Exercise objective: Could you lay out everything from the start of the data down through the line containing "205L155 212L161 213L163" as a JSON list of strings, one string per line, with blank lines dropped?

Records shown:
+ + + + + + +

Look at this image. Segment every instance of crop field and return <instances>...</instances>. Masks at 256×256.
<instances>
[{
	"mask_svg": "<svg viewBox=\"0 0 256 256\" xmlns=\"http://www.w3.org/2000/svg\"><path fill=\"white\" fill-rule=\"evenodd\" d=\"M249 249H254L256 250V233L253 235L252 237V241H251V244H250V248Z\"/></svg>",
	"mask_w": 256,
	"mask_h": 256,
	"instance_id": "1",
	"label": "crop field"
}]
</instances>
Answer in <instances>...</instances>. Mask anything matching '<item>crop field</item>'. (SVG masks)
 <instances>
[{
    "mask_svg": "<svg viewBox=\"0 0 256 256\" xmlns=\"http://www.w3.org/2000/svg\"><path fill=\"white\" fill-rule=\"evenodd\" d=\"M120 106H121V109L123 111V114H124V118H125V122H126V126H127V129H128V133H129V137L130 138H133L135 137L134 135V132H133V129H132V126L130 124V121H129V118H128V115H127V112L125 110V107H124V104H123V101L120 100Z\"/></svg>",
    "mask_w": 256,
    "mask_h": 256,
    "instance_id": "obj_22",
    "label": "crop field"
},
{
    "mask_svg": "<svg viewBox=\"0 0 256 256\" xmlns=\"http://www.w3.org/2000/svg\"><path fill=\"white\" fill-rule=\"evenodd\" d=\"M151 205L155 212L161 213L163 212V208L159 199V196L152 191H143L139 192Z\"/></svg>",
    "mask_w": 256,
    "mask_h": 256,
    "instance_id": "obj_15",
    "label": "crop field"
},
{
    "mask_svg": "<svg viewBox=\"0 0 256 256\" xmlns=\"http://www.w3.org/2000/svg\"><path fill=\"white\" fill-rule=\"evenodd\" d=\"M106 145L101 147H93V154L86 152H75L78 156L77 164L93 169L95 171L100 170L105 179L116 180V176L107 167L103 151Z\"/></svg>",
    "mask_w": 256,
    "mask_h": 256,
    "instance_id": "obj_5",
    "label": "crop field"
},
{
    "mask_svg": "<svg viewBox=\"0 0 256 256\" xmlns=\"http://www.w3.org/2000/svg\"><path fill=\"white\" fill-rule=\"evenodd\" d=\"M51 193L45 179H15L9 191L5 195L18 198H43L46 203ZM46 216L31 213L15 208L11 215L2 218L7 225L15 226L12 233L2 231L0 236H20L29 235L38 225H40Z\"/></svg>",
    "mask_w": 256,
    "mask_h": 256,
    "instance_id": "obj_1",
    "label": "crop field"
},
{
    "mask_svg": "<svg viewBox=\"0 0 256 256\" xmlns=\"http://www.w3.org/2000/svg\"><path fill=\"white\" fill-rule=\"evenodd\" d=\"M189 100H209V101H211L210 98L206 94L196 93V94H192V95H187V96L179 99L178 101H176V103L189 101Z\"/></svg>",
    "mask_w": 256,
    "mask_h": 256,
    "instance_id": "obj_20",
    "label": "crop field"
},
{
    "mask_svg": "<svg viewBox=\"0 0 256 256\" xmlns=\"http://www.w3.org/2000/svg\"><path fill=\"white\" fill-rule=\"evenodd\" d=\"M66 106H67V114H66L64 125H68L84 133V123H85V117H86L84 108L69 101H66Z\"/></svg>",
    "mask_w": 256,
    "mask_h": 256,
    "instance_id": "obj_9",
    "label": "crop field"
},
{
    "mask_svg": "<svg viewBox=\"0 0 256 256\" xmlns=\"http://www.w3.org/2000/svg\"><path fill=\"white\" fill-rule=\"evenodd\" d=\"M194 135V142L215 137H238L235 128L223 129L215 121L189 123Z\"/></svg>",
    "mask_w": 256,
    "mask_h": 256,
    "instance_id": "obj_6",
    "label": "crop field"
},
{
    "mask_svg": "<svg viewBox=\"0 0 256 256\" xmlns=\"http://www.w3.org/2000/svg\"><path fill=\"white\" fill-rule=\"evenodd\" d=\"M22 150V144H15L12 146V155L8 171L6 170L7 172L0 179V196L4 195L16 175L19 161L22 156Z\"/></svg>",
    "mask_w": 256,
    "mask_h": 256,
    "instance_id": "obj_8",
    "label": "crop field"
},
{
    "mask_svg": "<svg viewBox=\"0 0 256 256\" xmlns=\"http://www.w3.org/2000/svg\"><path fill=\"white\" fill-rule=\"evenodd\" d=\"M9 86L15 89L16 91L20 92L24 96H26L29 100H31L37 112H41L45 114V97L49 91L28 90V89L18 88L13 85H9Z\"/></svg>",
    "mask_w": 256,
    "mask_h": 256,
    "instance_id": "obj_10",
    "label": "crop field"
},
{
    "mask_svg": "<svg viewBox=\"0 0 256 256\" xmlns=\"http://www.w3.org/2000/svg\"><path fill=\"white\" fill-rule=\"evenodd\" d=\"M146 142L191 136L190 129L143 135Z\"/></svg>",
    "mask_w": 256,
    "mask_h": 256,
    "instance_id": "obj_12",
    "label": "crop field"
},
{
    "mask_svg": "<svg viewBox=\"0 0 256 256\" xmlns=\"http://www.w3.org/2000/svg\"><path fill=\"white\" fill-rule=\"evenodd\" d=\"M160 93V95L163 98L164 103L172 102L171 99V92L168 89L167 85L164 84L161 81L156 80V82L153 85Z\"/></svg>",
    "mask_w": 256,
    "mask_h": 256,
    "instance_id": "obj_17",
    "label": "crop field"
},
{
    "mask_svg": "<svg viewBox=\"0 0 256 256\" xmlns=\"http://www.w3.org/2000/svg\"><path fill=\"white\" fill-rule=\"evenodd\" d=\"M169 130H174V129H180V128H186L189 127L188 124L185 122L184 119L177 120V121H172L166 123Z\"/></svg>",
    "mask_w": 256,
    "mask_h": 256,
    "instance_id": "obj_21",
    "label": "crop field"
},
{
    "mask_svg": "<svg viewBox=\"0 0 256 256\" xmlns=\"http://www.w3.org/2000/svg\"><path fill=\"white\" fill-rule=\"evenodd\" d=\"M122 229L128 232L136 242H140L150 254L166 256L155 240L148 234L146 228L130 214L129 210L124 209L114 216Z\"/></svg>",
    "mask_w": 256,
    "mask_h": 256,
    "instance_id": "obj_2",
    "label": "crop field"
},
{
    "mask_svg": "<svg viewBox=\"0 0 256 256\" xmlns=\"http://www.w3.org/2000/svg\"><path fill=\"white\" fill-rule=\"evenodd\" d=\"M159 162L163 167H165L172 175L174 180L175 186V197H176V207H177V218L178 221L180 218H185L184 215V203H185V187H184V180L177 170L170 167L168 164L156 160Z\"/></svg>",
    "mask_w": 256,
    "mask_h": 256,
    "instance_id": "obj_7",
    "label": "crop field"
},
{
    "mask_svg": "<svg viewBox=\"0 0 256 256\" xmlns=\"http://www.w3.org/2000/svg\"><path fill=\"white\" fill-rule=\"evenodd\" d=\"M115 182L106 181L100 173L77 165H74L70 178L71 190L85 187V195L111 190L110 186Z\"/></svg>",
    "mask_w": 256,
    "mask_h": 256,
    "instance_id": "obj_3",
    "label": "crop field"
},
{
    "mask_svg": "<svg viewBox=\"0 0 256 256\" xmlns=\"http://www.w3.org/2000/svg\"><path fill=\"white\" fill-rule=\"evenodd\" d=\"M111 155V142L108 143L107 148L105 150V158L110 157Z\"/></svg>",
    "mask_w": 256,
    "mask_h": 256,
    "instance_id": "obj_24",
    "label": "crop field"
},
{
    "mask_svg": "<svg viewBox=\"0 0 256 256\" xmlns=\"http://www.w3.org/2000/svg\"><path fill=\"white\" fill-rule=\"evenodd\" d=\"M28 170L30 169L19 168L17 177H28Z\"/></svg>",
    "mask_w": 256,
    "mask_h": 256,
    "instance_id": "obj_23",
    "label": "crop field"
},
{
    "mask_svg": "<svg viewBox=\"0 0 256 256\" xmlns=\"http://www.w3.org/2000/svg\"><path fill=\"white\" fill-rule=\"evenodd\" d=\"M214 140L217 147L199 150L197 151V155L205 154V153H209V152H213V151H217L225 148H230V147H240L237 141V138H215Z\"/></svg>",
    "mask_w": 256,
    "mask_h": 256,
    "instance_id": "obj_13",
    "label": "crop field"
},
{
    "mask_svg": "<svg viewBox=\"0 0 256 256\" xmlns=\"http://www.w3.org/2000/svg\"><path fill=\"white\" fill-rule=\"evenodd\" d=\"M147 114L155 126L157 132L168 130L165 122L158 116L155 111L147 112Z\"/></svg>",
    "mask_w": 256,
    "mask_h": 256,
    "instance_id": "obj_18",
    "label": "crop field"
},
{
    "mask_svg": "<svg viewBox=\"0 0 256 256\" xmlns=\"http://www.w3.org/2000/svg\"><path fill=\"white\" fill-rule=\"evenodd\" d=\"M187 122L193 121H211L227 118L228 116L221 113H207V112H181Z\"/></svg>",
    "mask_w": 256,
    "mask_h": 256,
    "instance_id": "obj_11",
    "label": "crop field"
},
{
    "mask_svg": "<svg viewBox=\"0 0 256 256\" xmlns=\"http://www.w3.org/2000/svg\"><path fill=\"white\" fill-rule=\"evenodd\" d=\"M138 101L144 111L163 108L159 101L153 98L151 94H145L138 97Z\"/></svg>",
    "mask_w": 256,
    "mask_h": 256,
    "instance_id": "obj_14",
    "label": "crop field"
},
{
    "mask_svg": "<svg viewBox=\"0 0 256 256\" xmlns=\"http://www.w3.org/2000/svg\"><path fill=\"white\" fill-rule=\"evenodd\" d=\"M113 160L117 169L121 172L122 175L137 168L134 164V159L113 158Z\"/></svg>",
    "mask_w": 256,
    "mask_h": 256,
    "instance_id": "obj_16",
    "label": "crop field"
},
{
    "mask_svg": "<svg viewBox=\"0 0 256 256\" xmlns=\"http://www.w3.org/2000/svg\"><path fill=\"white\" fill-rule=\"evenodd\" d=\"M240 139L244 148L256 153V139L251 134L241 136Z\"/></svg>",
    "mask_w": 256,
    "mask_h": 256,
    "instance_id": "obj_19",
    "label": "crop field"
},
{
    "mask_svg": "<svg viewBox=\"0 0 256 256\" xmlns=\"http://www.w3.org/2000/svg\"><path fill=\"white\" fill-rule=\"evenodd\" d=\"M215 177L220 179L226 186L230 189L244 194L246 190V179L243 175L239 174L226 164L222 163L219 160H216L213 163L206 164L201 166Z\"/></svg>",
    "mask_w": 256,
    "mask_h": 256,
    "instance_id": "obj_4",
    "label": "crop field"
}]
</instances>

+ + + + + + +

Exercise output:
[
  "Look at this image. Segment every instance of crop field and return <instances>...</instances>. Masks at 256×256.",
  "<instances>",
  "[{",
  "\t\"mask_svg\": \"<svg viewBox=\\\"0 0 256 256\\\" xmlns=\\\"http://www.w3.org/2000/svg\\\"><path fill=\\\"white\\\" fill-rule=\\\"evenodd\\\" d=\\\"M249 249H254L256 250V233L253 235L252 237V241H251V244H250V248Z\\\"/></svg>\",",
  "\t\"mask_w\": 256,",
  "\t\"mask_h\": 256,",
  "\t\"instance_id\": \"1\",",
  "\t\"label\": \"crop field\"",
  "}]",
  "</instances>",
  "Answer in <instances>...</instances>. Mask anything matching '<item>crop field</item>'. (SVG masks)",
  " <instances>",
  "[{",
  "    \"mask_svg\": \"<svg viewBox=\\\"0 0 256 256\\\" xmlns=\\\"http://www.w3.org/2000/svg\\\"><path fill=\\\"white\\\" fill-rule=\\\"evenodd\\\" d=\\\"M120 106H121V109L123 111V114H124V118H125V122H126V126H127V129H128V133H129V137L130 138H133L135 137L134 135V132H133V129H132V126L130 124V121H129V118H128V115H127V112L125 110V107H124V104H123V101L120 100Z\\\"/></svg>\",",
  "    \"mask_w\": 256,",
  "    \"mask_h\": 256,",
  "    \"instance_id\": \"obj_22\",",
  "    \"label\": \"crop field\"",
  "},",
  "{",
  "    \"mask_svg\": \"<svg viewBox=\\\"0 0 256 256\\\" xmlns=\\\"http://www.w3.org/2000/svg\\\"><path fill=\\\"white\\\" fill-rule=\\\"evenodd\\\" d=\\\"M151 205L155 212L161 213L163 212V208L159 199V196L152 191H143L139 192Z\\\"/></svg>\","
]